*** Opening of ENTRIES PROVIDED ***

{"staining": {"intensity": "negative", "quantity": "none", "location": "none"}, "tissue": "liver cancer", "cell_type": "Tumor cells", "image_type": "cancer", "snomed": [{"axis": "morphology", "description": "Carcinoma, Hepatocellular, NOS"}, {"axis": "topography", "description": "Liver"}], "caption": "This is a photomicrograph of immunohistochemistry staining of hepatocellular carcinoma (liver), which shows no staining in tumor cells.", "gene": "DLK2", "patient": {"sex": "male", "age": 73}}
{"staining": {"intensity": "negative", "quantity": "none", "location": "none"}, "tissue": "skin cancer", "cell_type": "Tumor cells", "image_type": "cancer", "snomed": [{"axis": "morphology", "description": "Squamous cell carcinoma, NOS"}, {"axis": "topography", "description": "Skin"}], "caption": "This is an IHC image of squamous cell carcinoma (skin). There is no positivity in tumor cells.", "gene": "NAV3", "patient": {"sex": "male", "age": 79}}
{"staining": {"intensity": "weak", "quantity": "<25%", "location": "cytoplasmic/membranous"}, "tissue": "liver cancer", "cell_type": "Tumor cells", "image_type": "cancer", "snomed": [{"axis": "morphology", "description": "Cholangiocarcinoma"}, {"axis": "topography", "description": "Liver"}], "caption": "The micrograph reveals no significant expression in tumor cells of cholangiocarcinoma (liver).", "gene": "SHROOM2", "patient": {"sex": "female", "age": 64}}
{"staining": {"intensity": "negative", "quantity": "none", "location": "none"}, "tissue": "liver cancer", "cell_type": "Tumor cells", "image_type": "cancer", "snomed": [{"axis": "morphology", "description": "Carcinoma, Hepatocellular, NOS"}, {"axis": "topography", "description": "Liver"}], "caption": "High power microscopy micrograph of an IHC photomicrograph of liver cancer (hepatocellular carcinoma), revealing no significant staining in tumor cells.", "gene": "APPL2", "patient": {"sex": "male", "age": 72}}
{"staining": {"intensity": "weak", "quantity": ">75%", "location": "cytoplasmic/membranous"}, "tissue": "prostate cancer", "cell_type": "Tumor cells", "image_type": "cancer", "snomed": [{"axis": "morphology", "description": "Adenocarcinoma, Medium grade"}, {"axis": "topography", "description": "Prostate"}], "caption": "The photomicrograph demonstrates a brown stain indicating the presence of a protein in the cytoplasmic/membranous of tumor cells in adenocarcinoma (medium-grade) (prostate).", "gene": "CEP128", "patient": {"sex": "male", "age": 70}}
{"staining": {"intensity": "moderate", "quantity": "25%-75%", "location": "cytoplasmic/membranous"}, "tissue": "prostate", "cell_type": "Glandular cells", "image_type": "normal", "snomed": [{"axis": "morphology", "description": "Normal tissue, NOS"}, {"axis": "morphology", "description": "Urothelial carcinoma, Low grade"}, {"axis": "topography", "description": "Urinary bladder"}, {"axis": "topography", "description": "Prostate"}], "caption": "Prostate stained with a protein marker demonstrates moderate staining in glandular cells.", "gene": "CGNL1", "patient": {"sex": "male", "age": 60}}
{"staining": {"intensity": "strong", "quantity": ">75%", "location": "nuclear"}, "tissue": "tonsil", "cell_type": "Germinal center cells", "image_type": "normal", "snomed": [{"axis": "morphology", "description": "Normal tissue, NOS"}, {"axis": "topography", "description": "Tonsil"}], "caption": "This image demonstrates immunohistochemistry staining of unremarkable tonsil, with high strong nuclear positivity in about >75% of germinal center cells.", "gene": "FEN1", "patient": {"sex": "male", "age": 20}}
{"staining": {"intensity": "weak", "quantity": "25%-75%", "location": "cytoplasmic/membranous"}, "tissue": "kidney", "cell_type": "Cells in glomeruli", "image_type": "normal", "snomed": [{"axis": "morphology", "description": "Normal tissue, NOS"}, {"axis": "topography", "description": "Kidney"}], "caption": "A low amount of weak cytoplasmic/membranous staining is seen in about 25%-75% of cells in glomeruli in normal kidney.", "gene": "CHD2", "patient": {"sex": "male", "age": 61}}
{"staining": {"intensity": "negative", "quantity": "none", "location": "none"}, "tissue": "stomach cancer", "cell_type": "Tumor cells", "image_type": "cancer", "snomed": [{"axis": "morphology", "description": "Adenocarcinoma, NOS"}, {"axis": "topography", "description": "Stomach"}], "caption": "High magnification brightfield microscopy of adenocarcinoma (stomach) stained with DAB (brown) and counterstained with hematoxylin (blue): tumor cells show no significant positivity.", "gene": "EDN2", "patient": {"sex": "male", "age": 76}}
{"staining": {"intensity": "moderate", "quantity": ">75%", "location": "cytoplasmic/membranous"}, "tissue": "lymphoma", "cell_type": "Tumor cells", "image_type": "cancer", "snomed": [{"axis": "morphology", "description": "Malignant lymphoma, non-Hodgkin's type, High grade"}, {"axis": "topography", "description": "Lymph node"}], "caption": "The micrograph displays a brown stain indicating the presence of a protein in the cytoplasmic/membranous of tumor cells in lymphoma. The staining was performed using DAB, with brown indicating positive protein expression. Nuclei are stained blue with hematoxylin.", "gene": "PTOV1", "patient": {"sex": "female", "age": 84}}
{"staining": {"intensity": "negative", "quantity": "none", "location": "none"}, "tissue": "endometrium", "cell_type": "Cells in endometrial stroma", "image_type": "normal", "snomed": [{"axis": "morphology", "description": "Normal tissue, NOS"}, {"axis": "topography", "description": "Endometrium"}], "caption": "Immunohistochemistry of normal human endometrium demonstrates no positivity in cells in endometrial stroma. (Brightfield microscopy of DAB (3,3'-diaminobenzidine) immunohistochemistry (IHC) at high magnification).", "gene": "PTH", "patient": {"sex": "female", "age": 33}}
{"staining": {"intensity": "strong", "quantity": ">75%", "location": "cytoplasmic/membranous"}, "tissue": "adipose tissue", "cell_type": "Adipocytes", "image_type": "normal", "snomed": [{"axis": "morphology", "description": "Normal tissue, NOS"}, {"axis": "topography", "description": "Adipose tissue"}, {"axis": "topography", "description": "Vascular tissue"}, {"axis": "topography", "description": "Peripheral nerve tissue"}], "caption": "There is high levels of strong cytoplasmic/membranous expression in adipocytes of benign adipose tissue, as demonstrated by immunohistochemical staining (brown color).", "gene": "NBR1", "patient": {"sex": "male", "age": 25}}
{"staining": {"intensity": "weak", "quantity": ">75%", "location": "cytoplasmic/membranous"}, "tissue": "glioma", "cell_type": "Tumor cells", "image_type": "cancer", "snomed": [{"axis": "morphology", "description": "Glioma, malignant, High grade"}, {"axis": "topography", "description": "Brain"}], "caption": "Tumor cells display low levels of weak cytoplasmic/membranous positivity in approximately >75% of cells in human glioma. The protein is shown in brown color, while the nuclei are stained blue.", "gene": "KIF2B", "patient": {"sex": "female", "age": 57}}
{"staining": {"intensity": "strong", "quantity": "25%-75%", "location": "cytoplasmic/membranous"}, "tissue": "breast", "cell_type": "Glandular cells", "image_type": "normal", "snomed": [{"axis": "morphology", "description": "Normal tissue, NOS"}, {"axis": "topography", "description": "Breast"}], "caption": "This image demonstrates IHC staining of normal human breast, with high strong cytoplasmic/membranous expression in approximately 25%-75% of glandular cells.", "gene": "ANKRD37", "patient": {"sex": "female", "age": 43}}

*** Close of ENTRIES PROVIDED ***

- _ACTION ITEM_
Ending with the line containing "an IHC image", please print exactly the lines of the material above from its first line onward, and nothing else.

- _ANSWER TO THIS EXERCISE_
{"staining": {"intensity": "negative", "quantity": "none", "location": "none"}, "tissue": "liver cancer", "cell_type": "Tumor cells", "image_type": "cancer", "snomed": [{"axis": "morphology", "description": "Carcinoma, Hepatocellular, NOS"}, {"axis": "topography", "description": "Liver"}], "caption": "This is a photomicrograph of immunohistochemistry staining of hepatocellular carcinoma (liver), which shows no staining in tumor cells.", "gene": "DLK2", "patient": {"sex": "male", "age": 73}}
{"staining": {"intensity": "negative", "quantity": "none", "location": "none"}, "tissue": "skin cancer", "cell_type": "Tumor cells", "image_type": "cancer", "snomed": [{"axis": "morphology", "description": "Squamous cell carcinoma, NOS"}, {"axis": "topography", "description": "Skin"}], "caption": "This is an IHC image of squamous cell carcinoma (skin). There is no positivity in tumor cells.", "gene": "NAV3", "patient": {"sex": "male", "age": 79}}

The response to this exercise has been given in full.